Tout est architecture
Avec Maurice Ruche, "Tout est architecture" à la Fondation Louis Moret (3, ch. des Barriäres à Martigny, 26-22347) jusqu’au 26 mai. On découvre la production plus intimiste d’un artiste surtout connu pour ses sculptures monumentales, notamment à la Fondation Gianadda.
L’association Attitudes, qui développe ses activités dans les espaces les plus divers, propose jusqu’au 19 mai une exposition à la piscine de La Motta (8, Petites Rames à Fribourg, 37-23 23 51), qui réunit essentiellement des jeunes artistes suisses et français. Cabines de bain : 54 artistes intervient dans le contexte inhabituel d’une piscine construite en 1923. Sculptures, projets vidéos, créations sonores et installations développent ainsi toute une thématique autour de l’interaction de la sphère privée et de l’espace public.

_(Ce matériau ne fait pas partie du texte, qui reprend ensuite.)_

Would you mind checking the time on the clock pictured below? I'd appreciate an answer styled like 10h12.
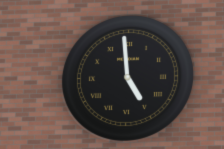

BELGIQUE : PARCOURS D’ARTISTES
Encore quelques jours pour aller voir chez Bernard Cats les photographies de Stefan De Jaeger. Avec pour motif central les masques du Musée de l’Afrique de Tervuren, De Jaeger poursuit ses recherches de démultiplication de l’image photographique pour rendre la présence animée d’un objet fragmenté par le regard. Vous pensez à Hockney ? Juste, mais l’influence ne s’exerce peut-être pas dans le sens que l’on croit. Une monographie à paraître à "La Lettre volée" devrait bientôt faire la lumière sur ces questions (jusqu’au 5 mai, chez Bernard Cats, avenue du Littoral 146 B, Knokke).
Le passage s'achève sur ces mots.